Anoressia sessuale? Si “cura” con lo “stupro soft”

Una testata online trova la “cura” contro la “anoressia sessuale”: lo “stupro gentile”. Se il giornalismo è lo specchio di un Paese, siamo messi benino.

Un articolo discutibile

“Rimini Today”, lo scorso 25 novembre, ha pubblicato un pezzo che porta l’autorevole firma della nota penna locale “Redazione”, nomignolo usato probabilmente per guadagnare la miseria che viene pagata al giorno d’oggi ai giornalisti1 senza fare una galattica figura di merda scrivendo il proprio nome su un articolo del genere, che trattava di un presunto disturbo chiamato “anoressia sessuale”.
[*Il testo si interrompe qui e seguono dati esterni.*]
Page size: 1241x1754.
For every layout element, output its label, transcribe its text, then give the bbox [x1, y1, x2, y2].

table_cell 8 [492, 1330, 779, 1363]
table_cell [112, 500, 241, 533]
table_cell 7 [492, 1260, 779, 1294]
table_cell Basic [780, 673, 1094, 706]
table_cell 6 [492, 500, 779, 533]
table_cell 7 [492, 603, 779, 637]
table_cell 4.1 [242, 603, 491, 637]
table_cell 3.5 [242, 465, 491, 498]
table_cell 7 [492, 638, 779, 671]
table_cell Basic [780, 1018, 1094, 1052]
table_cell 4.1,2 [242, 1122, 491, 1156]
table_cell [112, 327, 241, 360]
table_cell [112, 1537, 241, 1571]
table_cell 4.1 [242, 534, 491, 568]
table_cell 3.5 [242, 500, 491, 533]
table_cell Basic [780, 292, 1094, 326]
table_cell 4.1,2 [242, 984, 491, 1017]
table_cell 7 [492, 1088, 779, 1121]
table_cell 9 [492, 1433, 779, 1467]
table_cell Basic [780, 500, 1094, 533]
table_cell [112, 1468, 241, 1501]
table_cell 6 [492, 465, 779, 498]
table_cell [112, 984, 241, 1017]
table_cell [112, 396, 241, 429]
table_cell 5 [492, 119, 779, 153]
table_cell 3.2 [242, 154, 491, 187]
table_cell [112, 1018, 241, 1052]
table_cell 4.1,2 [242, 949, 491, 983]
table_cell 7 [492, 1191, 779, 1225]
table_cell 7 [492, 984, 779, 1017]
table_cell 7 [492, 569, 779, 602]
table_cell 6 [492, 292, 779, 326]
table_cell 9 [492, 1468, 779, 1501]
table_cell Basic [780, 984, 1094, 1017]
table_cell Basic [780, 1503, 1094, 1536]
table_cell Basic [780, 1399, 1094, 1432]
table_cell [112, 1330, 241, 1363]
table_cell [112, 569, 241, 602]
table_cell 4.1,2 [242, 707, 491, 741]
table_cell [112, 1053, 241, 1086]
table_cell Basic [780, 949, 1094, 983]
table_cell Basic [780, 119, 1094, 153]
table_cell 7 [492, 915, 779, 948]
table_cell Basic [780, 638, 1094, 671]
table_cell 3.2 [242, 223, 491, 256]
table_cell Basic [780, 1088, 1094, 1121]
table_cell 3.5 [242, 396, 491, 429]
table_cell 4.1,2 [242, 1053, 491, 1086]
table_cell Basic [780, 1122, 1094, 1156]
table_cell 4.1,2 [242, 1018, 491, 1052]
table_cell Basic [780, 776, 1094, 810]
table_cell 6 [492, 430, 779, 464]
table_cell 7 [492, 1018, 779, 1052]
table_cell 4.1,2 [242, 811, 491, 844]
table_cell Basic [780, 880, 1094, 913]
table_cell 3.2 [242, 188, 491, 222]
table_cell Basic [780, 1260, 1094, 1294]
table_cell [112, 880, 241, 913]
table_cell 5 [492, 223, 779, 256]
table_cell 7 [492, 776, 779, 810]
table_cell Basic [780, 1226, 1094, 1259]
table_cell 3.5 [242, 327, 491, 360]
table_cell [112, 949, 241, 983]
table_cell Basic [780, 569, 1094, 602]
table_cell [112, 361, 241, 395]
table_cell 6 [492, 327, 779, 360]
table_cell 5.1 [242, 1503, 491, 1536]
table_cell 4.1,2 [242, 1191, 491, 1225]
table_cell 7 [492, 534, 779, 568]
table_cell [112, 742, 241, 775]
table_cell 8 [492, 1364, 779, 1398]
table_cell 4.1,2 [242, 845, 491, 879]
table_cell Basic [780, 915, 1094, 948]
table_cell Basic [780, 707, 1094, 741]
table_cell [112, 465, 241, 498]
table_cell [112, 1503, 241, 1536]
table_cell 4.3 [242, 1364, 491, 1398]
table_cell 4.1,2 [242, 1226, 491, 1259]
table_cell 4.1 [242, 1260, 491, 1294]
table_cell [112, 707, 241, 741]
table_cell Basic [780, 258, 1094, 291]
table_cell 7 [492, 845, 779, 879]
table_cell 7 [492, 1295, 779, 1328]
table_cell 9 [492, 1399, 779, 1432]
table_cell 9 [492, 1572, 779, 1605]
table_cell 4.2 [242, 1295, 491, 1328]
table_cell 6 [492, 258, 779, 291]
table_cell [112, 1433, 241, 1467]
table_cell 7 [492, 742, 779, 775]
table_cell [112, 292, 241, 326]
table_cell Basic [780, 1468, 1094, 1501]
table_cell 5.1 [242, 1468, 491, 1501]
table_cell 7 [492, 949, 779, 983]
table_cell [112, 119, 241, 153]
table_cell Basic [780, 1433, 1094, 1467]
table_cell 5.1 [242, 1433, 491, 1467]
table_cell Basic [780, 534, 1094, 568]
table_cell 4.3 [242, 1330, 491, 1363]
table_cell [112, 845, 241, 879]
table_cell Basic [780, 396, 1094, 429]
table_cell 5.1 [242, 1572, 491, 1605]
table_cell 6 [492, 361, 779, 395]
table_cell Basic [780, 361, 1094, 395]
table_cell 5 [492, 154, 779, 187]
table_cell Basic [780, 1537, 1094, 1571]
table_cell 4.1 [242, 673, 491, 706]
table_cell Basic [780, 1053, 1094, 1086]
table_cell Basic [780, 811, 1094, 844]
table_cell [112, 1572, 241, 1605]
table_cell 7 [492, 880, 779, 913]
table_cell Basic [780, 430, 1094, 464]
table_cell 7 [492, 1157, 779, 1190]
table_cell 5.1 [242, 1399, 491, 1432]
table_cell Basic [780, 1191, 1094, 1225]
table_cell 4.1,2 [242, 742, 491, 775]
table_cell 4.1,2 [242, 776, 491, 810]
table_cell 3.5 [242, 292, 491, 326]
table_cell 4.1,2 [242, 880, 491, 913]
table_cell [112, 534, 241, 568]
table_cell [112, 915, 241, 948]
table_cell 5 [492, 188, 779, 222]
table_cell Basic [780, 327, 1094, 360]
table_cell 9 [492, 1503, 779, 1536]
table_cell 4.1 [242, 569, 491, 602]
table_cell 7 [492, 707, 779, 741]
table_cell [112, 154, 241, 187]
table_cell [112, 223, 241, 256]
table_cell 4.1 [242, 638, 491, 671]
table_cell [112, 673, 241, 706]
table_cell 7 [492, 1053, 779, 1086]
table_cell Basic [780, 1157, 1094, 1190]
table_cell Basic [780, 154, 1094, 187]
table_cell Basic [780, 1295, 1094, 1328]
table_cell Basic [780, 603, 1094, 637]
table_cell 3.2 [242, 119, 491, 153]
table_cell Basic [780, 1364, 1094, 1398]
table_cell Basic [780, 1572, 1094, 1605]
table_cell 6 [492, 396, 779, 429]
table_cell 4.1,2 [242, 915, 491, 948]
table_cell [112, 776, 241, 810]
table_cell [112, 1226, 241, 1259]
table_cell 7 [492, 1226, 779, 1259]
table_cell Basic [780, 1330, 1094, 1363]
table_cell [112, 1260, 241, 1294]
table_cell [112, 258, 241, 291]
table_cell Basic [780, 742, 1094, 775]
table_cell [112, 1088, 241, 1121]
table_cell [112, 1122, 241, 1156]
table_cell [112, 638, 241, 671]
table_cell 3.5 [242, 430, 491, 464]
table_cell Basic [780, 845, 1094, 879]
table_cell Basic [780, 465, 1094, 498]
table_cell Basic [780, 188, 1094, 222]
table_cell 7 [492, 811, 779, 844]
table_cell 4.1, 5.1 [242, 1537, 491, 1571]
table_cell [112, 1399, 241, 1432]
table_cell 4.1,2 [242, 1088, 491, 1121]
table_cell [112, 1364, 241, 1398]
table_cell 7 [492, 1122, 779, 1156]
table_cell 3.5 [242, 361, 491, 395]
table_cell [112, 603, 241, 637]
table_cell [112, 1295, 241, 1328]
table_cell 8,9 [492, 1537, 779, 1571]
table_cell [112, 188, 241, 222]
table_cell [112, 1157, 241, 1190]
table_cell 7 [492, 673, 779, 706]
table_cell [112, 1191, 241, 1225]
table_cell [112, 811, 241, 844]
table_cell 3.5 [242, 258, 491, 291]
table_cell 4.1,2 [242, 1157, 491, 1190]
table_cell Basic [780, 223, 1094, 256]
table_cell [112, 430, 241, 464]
Cosa è, si chiederanno i nostri lettori l’anoressia sessuale? È quando “a lei non gli2 va”.

Perché in Italia, terra di santi, navigatori, poeti e presunti maschi da monta, l’uomo ha i suoi diritti. E la donna i suoi doveri.

Specialmente, poi nella riviera romagnola, laddove i Cesari nostrani, perlopiù bagnini, tenevano alto l’orgoglio della virilità latina su schiere di svedesi che, ormai diciamocelo, venivano a Rimini per quello.

Come può sentirsi, dunque, il maschio italico, quando la propria donna si nega? Al momento in cui lui torna a casa, stanco dal lavoro, laddove la donna di oggigiorno si è trastullata fino ad allora con passatempi propri femminili (tipo lavorare anche lei) e non solo lui trova roba da mangiare che fa pena, gli viene chiesto anche di fare robe poco virili come sparecchiare la tavola, e poi non può neanche soddisfare i propri bisogni residui?

Unica alternativa: una “cura” per la “normalità”

Cosa fare dunque, se lei proprio dice “no”? Certo, Rimini Today non scrive che è un diritto dell’uomo quello di portare la propria donna in un fienile e strapparle le mutande con la forza. Questo non lo dice nessuno. Ancora.

Perché l’articolo non pone nessuna alternativa al risolvere “la paura delle relazioni interpersonali che sono invece necessarie per poter condurre una vita soddisfacente” in quel modo. Per loro “è possibile superare la condizione di anoressia sessuale con l’aiuto di un terapeuta esperto in tecniche cognitivo comportamentali e con l’esposizione progressiva agli stimoli temuti”.

Quindi: la signora in questione, poco portata ai rapporti con il partner (perché qui, si parla solo di persone cis-etero in coppie monogame) può rivolgersi ad un professionista che, con l’aiuto della psicologia moderna, potrà convincere la riluttante signora che sia una buona idea strapparsi le mutande da sola.

L’articolo, forse scritto da una di quelle persone che continua a sostenere che l’educazione all’affettività nelle scuole non serva e che sia una cosa cattiva che si chiama “gender”, non pone altra alternativa alla “anoressia sessuale”, che non una “cura” per “tornare” alla “normalità”.

Si può applicare anche alle donne che non vogliono rapporti con uomini semplicemente perché lesbiche?

Cara “Redazione”, non rispondere. Sarebbe imbarazzante sapere quello che pensate davvero.

Lo “stupro matrimoniale” ed il caso indiano

Quello del cosiddetto “stupro matrimoniale”, o comunque quello delle pressioni (certe volte anche oltre il lecito) affinché venga consumato un rapporto sessuale che una delle due parti ritiene “lecito” è uno dei grandi argomenti che la comunità asessuale deve affrontare.

Sono infatti troppe le persone che devono o svilirsi per conservare il proprio rapporto sentimentale, o finire per essere etichettate come “frigide” le donne ed “impotenti” gli uomini.

In India, per esempio, la comunità asessuale si è sviluppata attorno al lavoro della dottoressa Pragati Singh. Il lavoro del suo gruppo “Indian Aces” si è sviluppato attorno a quelle donne che, essendo state “forzate”, in qualche maniera, a sposarsi, vedevano con terrore il fatto di dovere avere rapporti sessuali con il marito.

In India, quindi , la “questione asessuale” è un argomento molto vicino agli ambienti femministi, dove si parla di relazioni e di rapporti familiari, più che di orientamento e di identità da portare nei gruppi Lgbtqia+ (per quanto questa parte esista e sia importante anche là).

Forse potrebbe essere una buona idea introdurre queste tematiche all’interno del dibattito sui diritti delle donne anche qui.

Personaggi come “Redazione” non sono isolati, e quella “cura” non può essere l’unico modo per risolvere un problema.

Che poi è il problema di qualcun altro.

1 Cosa che non giustifica il fare disinformazione, o, per meglio dire, informazione alla “cazzo di cane”, che forse è anche peggio: la disinformazione, almeno, ha un fine.

2 Si nota che l’ho fatto apposta, vero?